Cabin fever can certainly be a good thing if it inspires an invigorating winter walk. Yesterday we ventured into the cold on a quest for exercise and winter nature exploration. We went to a nearby cemetery where there had been recent sightings of some rare bird visitors from the north and what a time we had!
The cemetery is sited on a great rolling moraine and, by virtue of being a cemetery, spares an incredible stand of eastern hardwood forest from the axe. There are a few groves of Eastern Hemlock scattered about and the seeds that these conifers produce attract some interesting seed-eating birds that are normally seen far to the north. On this day we were specifically in search of white-winged crossbills as they had been reported to be feeding on seeds of the previously mentioned Eastern Hemlock. Crossbills are named for their bills (beaks) the top and bottom of which cross (the top and bottom curve right and left, respectively, of center). This bill type is particularly handy for extracting seeds from conifer cones. Wow!
As always, we do a bit a research before any such outing and found that, according to Sibley, white-winged crossbills are "Uncommon to very irregular (in E. N. America), sometimes common locally. Always in flocks. Feeds on conifer seeds, especially from hemlocks and spruces, and almost never seen away from those trees.".

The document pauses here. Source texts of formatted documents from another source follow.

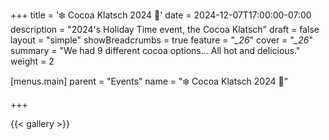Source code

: +++
title = '❄️ Cocoa Klatsch 2024 🎄'
date = 2024-12-07T17:00:00-07:00
description = "2024's Holiday Time event, the Cocoa Klatsch"
draft = false
layout = "simple"
showBreadcrumbs = true
feature = "*_26*"
cover = "*_26*"
summary = "We had 9 different cocoa options... All hot and delicious."
weight = 2

[menus.main]
    parent = "Events"
    name = "❄️ Cocoa Klatsch 2024 🎄"

+++

 {{< gallery >}}
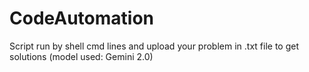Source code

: # CodeAutomation
Script run by shell cmd lines and upload your problem in .txt file to get solutions (model used: Gemini 2.0)
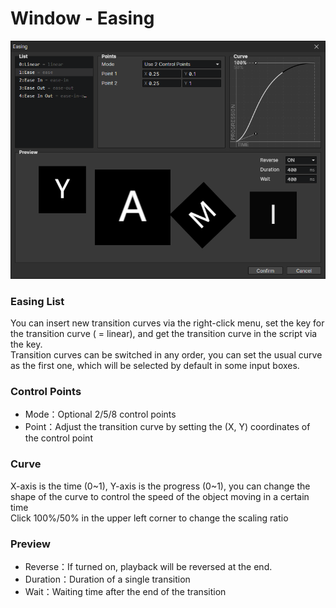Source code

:# Window - Easing

![](img/easing-1.png)

### Easing List

You can insert new transition curves via the right-click menu, set the key for the transition curve ( = linear), and get the transition curve in the script via the key.  
Transition curves can be switched in any order, you can set the usual curve as the first one, which will be selected by default in some input boxes.

### Control Points

- Mode：Optional 2/5/8 control points
- Point：Adjust the transition curve by setting the (X, Y) coordinates of the control point

### Curve

X-axis is the time (0~1), Y-axis is the progress (0~1), you can change the shape of the curve to control the speed of the object moving in a certain time  
Click 100%/50% in the upper left corner to change the scaling ratio

### Preview

- Reverse：If turned on, playback will be reversed at the end.
- Duration：Duration of a single transition
- Wait：Waiting time after the end of the transition
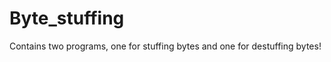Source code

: Byte_stuffing
=============

Contains two programs, one for stuffing bytes and one for destuffing bytes!
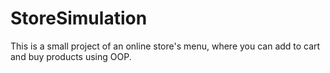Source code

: # StoreSimulation
This is a small project of an online store's menu, where you can add to cart and buy products using OOP.
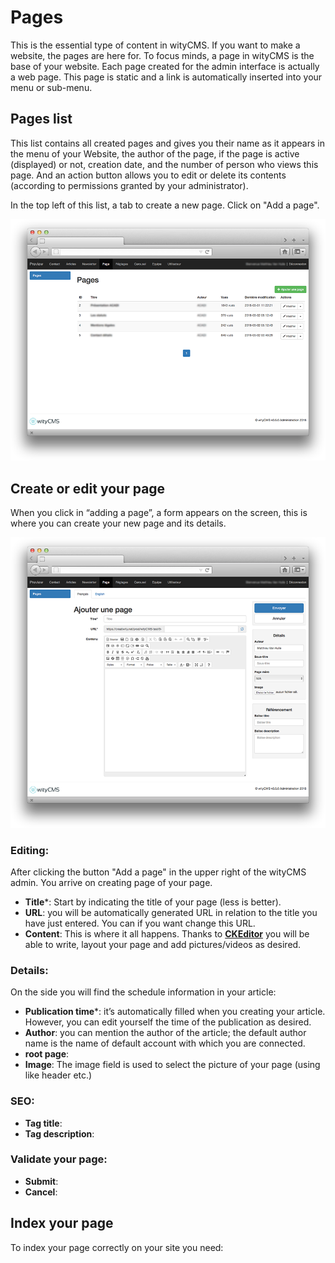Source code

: # Pages

This is the essential type of content in wityCMS. If you want to make a website, the pages are here for. To focus minds, a page in wityCMS is the base of your website. Each page created for the admin interface is actually a web page. This page is static and a link is automatically inserted into your menu or sub-menu.

## Pages list

This list contains all created pages and gives you their name as it appears in the menu of your Website, the author of the page, if the page is active (displayed) or not, creation date, and the number of person who views this page. And an action button allows you to edit or delete its contents (according to permissions granted by your administrator).

In the top left of this list, a tab to create a new page. Click on "Add a page".

![](01-browser-pages-list.png)

## Create or edit your page

When you click in “adding a page”, a form appears on the screen, this is where you can create your new page and its details.

![](02-browser-pages-create.png)

### Editing:

After clicking the button "Add a page" in the upper right of the wityCMS admin. You arrive on creating page of your page.

* **Title***: Start by indicating the title of your page (less is better).
* **URL**: you will be automatically generated URL in relation to the title you have just entered. You can if you want change this URL.
* **Content**: This is where it all happens. Thanks to **[CKEditor](http://docs.ckeditor.com/)** you will be able to write, layout your page and add pictures/videos as desired.

### Details:

On the side you will find the schedule information in your article:

* **Publication time***: it’s automatically filled when you creating your article. However, you can edit yourself the time of the publication as desired.
* **Author**: you can mention the author of the article; the default author name is the name of default account with which you are connected.
* **root page**: 
* **Image**: The image field is used to select the picture of your page (using like header etc.)

### SEO:

* **Tag title**:
* **Tag description**:

### Validate your page:

* **Submit**:
* **Cancel**:

## Index your page

To index your page correctly on your site you need:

Sibley's range map shows white-winged crossbills' year-round range to be much of Canada and Alaska. In winter they range down into the northern tier of U.S. state. They are rare in our area but they do visit as part of so-called "irruptions" whereby groups of birds move out of their typical range in response to population/food supply dynamics.
Armed with these facts we knew that this was one hearty bird - to be able to live year-round in the deep cold of the northlands. We also know that if we were to see them on our quest, we would likely see them in a flock and feeding on seeds in the hemlock groves. So off we went.

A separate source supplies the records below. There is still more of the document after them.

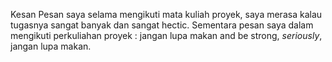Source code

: Kesan Pesan saya selama mengikuti mata kuliah proyek, saya merasa kalau tugasnya sangat banyak dan sangat hectic.
Sementara pesan saya dalam mengikuti perkuliahan proyek : jangan lupa makan and be strong, *seriously*, jangan lupa makan.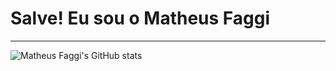 <h1>
  Salve! Eu sou o Matheus Faggi
</h1>
  
---
![Matheus Faggi's GitHub stats](https://github-readme-stats.vercel.app/api?username=matheusfaggi&theme=slateorange&show_icons=true)

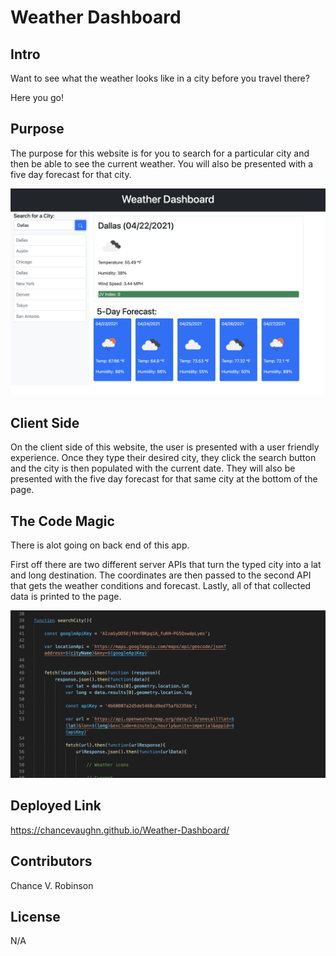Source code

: # Weather Dashboard

## Intro

Want to see what the weather looks like in a city before you travel there?

Here you go!

## Purpose

The purpose for this website is for you to search for a particular city and then be able to see the current weather. You will also be presented with a five day forecast for that city.

![Screenshot](Assets/MainPage.png)

## Client Side

On the client side of this website, the user is presented with a user friendly experience. Once they type their desired city, they click the search button and the city is then populated with the current date. They will also be presented with the five day forecast for that same city at the bottom of the page.

## The Code Magic

There is alot going on back end of this app.

First off there are two different server APIs that turn the typed city into a lat and long destination. The coordinates are then passed to the second API that gets the weather conditions and forecast. Lastly, all of that collected data is printed to the page.

![Screenshot](Assets/BackEnd.png)

## Deployed Link

https://chancevaughn.github.io/Weather-Dashboard/

## Contributors

Chance V. Robinson

## License

N/A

With binocular, bird guide, camera, and spotting scope we set off on foot, paying particular attention to any possible activity in the hemlock groves. At first we noted woodpeckers, juncos, nuthatches - birds typical of our area. Onward we went, admiring some very old and large oaks, when suddenly we heard an incoming and quite vocal flock of birds. Our attention was drawn to a grove of hemlock 75-100 feet in front of us. With our binoculars we could see that the hemlock branches were quickly filling with an unfamiliar bird:
The males were pinkish-red, had black wings and white wing-bars:
They would navigate the hemlock branches as if acrobats:
In search of, we presumed, the power-packed seeds inside the thousands of hemlock cones:
Often, they would feed in an inverted position:
By now we knew we have achieved our quest for the day (and grandly!) - we had observed an incredible new-to-us bird: the White-Winged Crossbill !!!:
So next time you are hanging out under a hemlock tree, hear a raucous avian group from above, and are then showered with hemlock cone fragments, you might want to be thinking "hmm...crossbills?"
Oh lucky day for a couple of birding nature nuts!!